──────── Text provided ────────

I've now fixed this to comply with the spec, that only allows aligned
32/64b accesses.

I'm allowing 32/64b read accesses to any fields, and write accesses to
any fields except for 64b write accesses to the message data and
vector control fields, unless the vector is masked (or MSI-X is not
globally enabled). That matches the restrictions detailed in the PCI
3.0 spec AFAICT.

> > +static struct vpci_msix_entry *vpci_msix_get_entry(struct vpci_msix *msix,
> > +                                                   unsigned long addr)
> > +{
> > +    return &msix->entries[(addr - msix->addr) / PCI_MSIX_ENTRY_SIZE];
> > +}
> > +
> > +static int vpci_msix_table_read(struct vcpu *v, unsigned long addr,
> > +                                unsigned int len, unsigned long *data)
> > +{
> > +    struct vpci_msix *msix;
> > +    struct vpci_msix_entry *entry;
> > +    unsigned int offset;
> > +
> > +    vpci_lock(v->domain);
> > +    msix = vpci_msix_find(v->domain, addr);
> > +    if ( !msix )
> > +    {
> > +        vpci_unlock(v->domain);
> > +        return X86EMUL_UNHANDLEABLE;
> > +    }
> > +
> > +    if ( vpci_msix_access_check(msix->pdev, addr, len) )
> > +    {
> > +        vpci_unlock(v->domain);
> > +        return X86EMUL_UNHANDLEABLE;
> > +    }
> > +
> > +    /* Get the table entry and offset. */
> > +    entry = vpci_msix_get_entry(msix, addr);
> > +    offset = addr & (PCI_MSIX_ENTRY_SIZE - 1);
> > +
> > +    switch ( offset )
> > +    {
> > +    case PCI_MSIX_ENTRY_LOWER_ADDR_OFFSET:
> > +        *data = entry->addr;
> 
> You're not clipping off the upper 32 bits here - is that reliably
> happening elsewhere?

This could be a 64b access, so I though there was no need to
differentiate between 32/64b in this case, since the underlying
handlers will already clip it when needed. I could switch it to:

if ( len == 8 )

────────

• **Work order 1**
According to the code review excerpt, what value does vpci_msix_table_read return when vpci_msix_find does not locate an MSI-X structure?
• **Work order 2**
Quote the code review excerpt verbatim, starting at "I've now fixed" and ending at "3.0 spec AFAICT.".
• **Work order 3**
Render this sentence from the code review excerpt in Spanish: "I've now fixed this to comply with the spec, that only allows aligned 32/64b accesses."

──────── Information provided ────────

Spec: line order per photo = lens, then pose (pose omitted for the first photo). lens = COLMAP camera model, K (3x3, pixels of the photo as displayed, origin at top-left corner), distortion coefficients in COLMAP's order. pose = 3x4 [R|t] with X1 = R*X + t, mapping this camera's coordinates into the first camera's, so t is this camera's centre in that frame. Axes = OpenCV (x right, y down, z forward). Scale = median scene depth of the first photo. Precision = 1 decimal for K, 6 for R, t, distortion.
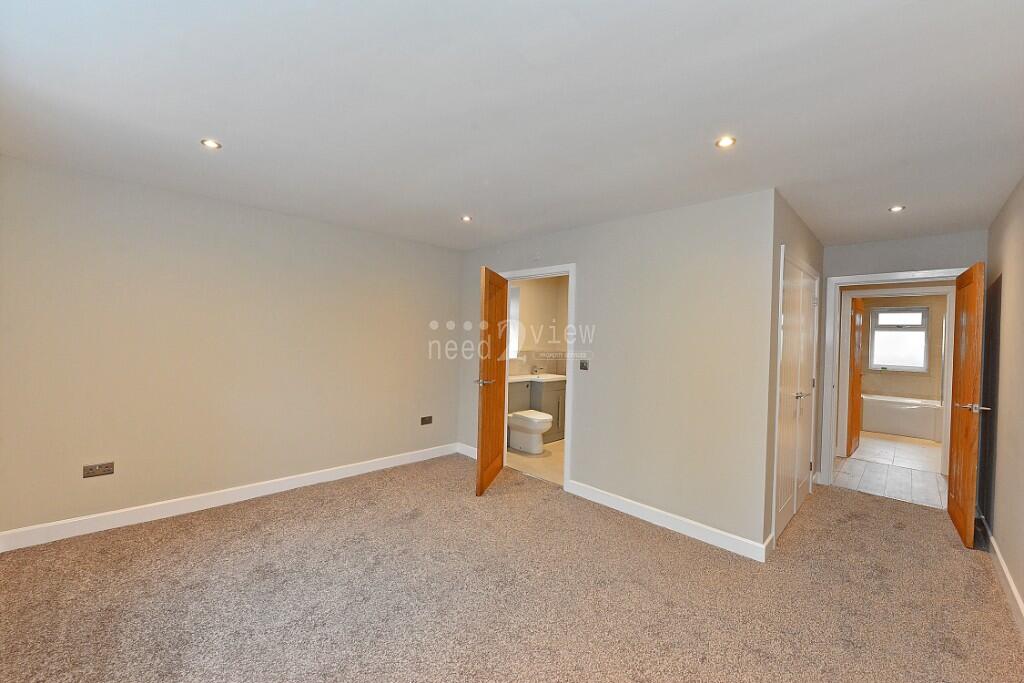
lens RADIAL K [[405.9, 0, 508.6], [0, 405.9, 340.0], [0, 0, 1]] dist [-0.000431, -0.000087]
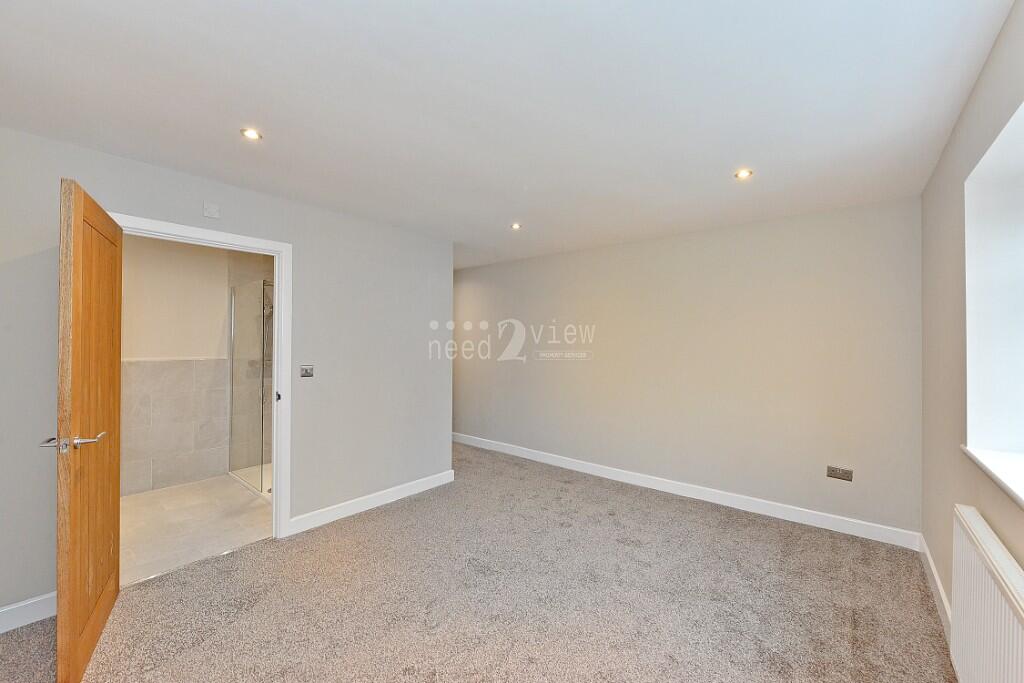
lens RADIAL K [[405.9, 0, 508.6], [0, 405.9, 340.0], [0, 0, 1]] dist [-0.000431, -0.000087]
pose [[-0.075257, -0.017294, 0.997014, -0.724407], [0.010176, 0.999784, 0.018111, -0.013758], [-0.997112, 0.011509, -0.075065, 0.698388]]
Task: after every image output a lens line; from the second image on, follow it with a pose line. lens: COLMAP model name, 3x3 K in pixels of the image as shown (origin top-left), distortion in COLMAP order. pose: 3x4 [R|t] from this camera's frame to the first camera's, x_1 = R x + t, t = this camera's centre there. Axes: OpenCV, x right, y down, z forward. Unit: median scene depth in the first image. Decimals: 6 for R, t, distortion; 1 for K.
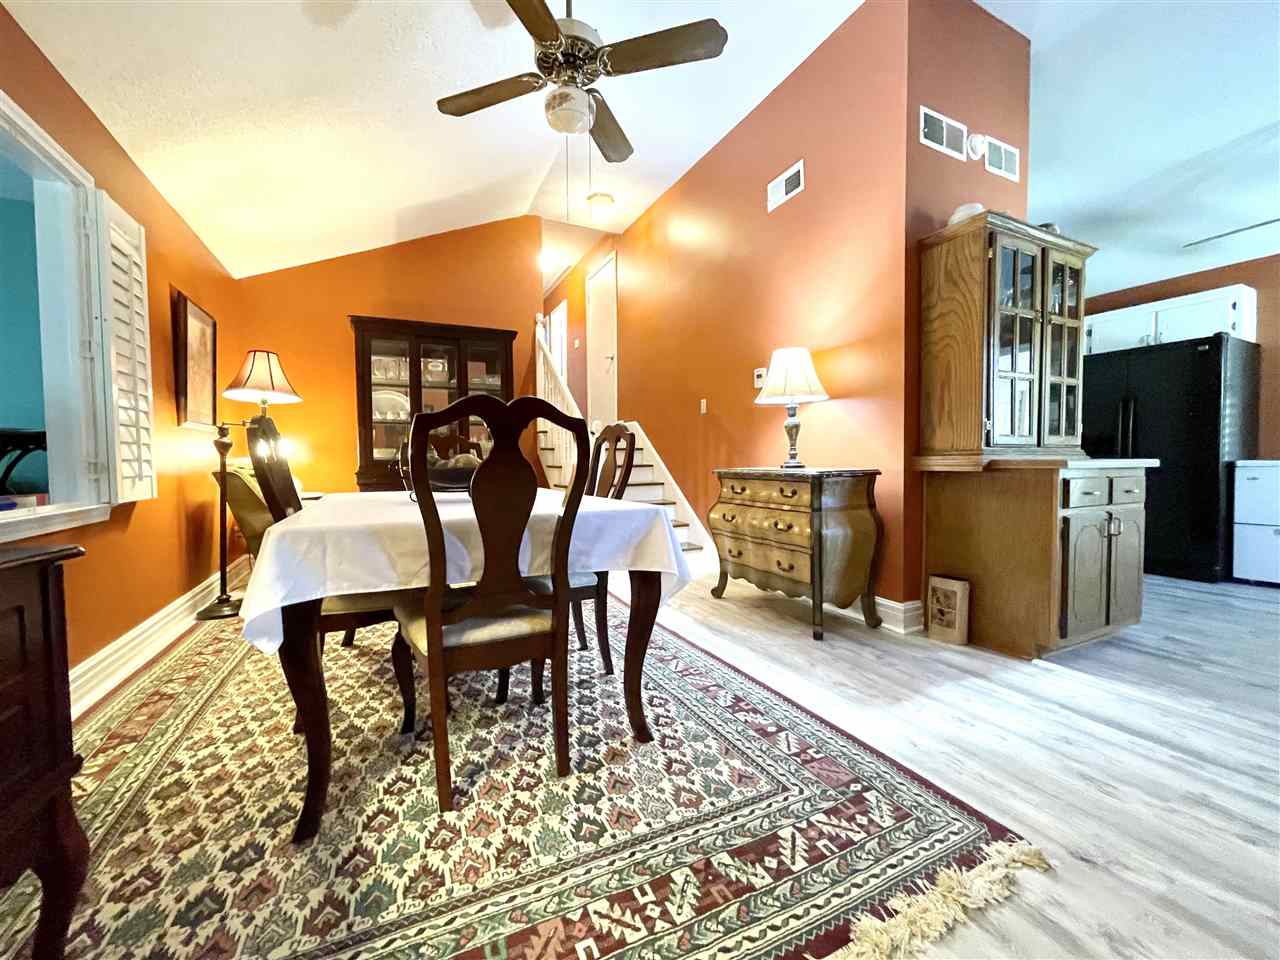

────────

• **Written solution 1**
It returns X86EMUL_UNHANDLEABLE.

• **Written solution 2**
I've now fixed this to comply with the spec, that only allows aligned
32/64b accesses.

I'm allowing 32/64b read accesses to any fields, and write accesses to
any fields except for 64b write accesses to the message data and
vector control fields, unless the vector is masked (or MSI-X is not
globally enabled). That matches the restrictions detailed in the PCI
3.0 spec AFAICT.

• **Written solution 3**
Ya he corregido esto para que cumpla con la especificación, que solo permite accesos alineados de 32/64b.